For several years, medical providers, healthcare administrators, healthcare quality experts and others have been talking about improving medical care and health outcomes through increased use of data and standardization. The term “evidence based medicine” is used to indicate that medical recommendations and decisions are based, to the extent possible, on data – rather than just doing things because they have always been done that way.
Data can be obtained through clinical trials (where patients are randomized to various treatments and then the outcomes are compared), observation (where the outcomes of various treatments are analyzed to see which are more effective), or expert opinion (where experts in the field agree on best treatments based on experience or “best practices”).
Standardization means that patients will be offered treatment based on the best available knowledge. Those treatment recommendations are also influenced by the patient’s individual situation, so that care is personalized.
For breast cancer patients, this may be evident in various ways. We know that most women diagnosed with early stage breast cancer will not have spread of the cancer at the time of diagnosis. That means that doing a lot of “staging” tests, like PET-CT scans or bone scans, is not necessary for most women, because the likelihood of them being abnormal is so low. The avoidance of these tests improves care for women by less radiation exposure, fewer procedures, and less inconvenience. On a larger scale, doing fewer un-necessary tests also means saving healthcare dollars.

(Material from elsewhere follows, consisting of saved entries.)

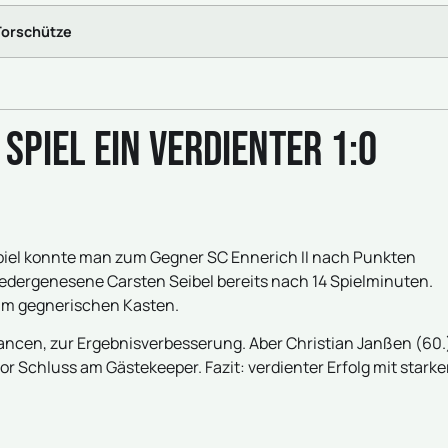
Torschütze
 Spiel ein verdienter 1:0
n Spiel konnte man zum Gegner SC Ennerich II nach Punkten
iedergenesene Carsten Seibel bereits nach 14 Spielminuten.
 im gegnerischen Kasten.
ancen, zur Ergebnisverbesserung. Aber Christian Janßen (60.
r Schluss am Gästekeeper. Fazit: verdienter Erfolg mit starke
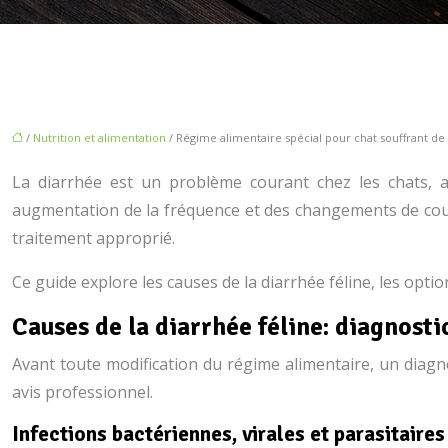
/
Nutrition et alimentation
/ Régime alimentaire spécial pour chat souffrant de
La diarrhée est un problème courant chez les chats, a
augmentation de la fréquence et des changements de coul
traitement approprié.
Ce guide explore les causes de la diarrhée féline, les opti
Causes de la diarrhée féline: diagnosti
Avant toute modification du régime alimentaire, un diagno
avis professionnel.
Infections bactériennes, virales et parasitaires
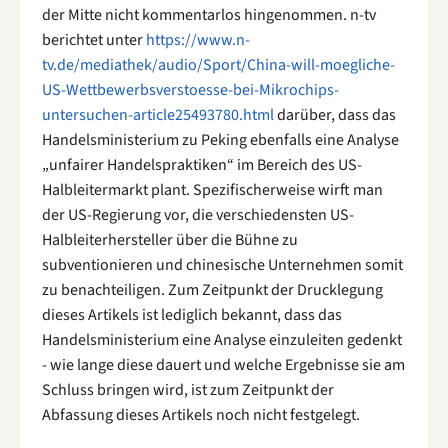
der Mitte nicht kommentarlos hingenommen. n-tv
berichtet unter
https://www.n-
tv.de/mediathek/audio/Sport/China-will-moegliche-
US-Wettbewerbsverstoesse-bei-Mikrochips-
untersuchen-article25493780.html
darüber, dass das
Handelsministerium zu Peking ebenfalls eine Analyse
„unfairer Handelspraktiken“ im Bereich des US-
Halbleitermarkt plant. Spezifischerweise wirft man
der US-Regierung vor, die verschiedensten US-
Halbleiterhersteller über die Bühne zu
subventionieren und chinesische Unternehmen somit
zu benachteiligen. Zum Zeitpunkt der Drucklegung
dieses Artikels ist lediglich bekannt, dass das
Handelsministerium eine Analyse einzuleiten gedenkt
- wie lange diese dauert und welche Ergebnisse sie am
Schluss bringen wird, ist zum Zeitpunkt der
Abfassung dieses Artikels noch nicht festgelegt.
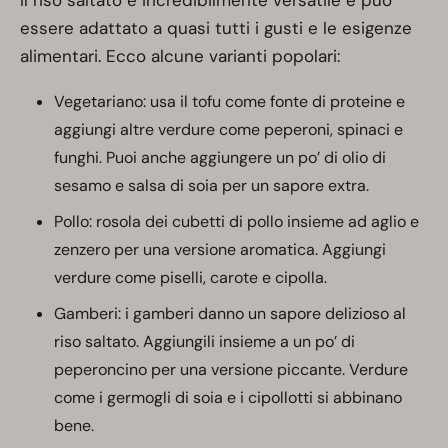
Il riso saltato è incredibilmente versatile e può
essere adattato a quasi tutti i gusti e le esigenze
alimentari. Ecco alcune varianti popolari:
Vegetariano: usa il tofu come fonte di proteine e
aggiungi altre verdure come peperoni, spinaci e
funghi. Puoi anche aggiungere un po’ di olio di
sesamo e salsa di soia per un sapore extra.
Pollo: rosola dei cubetti di pollo insieme ad aglio e
zenzero per una versione aromatica. Aggiungi
verdure come piselli, carote e cipolla.
Gamberi: i gamberi danno un sapore delizioso al
riso saltato. Aggiungili insieme a un po’ di
peperoncino per una versione piccante. Verdure
come i germogli di soia e i cipollotti si abbinano
bene.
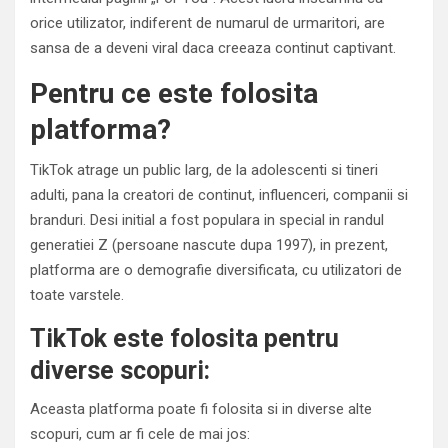
orice utilizator, indiferent de numarul de urmaritori, are
sansa de a deveni viral daca creeaza continut captivant.
Pentru ce este folosita
platforma?
TikTok atrage un public larg, de la adolescenti si tineri
adulti, pana la creatori de continut, influenceri, companii si
branduri. Desi initial a fost populara in special in randul
generatiei Z (persoane nascute dupa 1997), in prezent,
platforma are o demografie diversificata, cu utilizatori de
toate varstele.
TikTok este folosita pentru
diverse scopuri:
Aceasta platforma poate fi folosita si in diverse alte
scopuri, cum ar fi cele de mai jos:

Another example of how standardization has helped breast cancer patients is in how the diagnosis is usually made. In the past, most women had their diagnosis made by a surgical biopsy. That meant that many women had surgical removal of breast tissue and then found that they didn’t have cancer. Other women had surgical biopsies but needed additional surgery to treat the identified cancer. Now, most women will be diagnosed by a core needle biopsy – frequently done by the radiologist – using the mammograms or ultrasound to guide the placement of the needle. If the biopsy is benign, many women will not need to have surgery. If the biopsy shows cancer, the treatment can be individualized and planned so that usually only one operation will be necessary.
So what does this all mean for you? When you hear talk of standardization or “best practices” you can feel assured that your providers are trying to give you the best possible care and treatment options.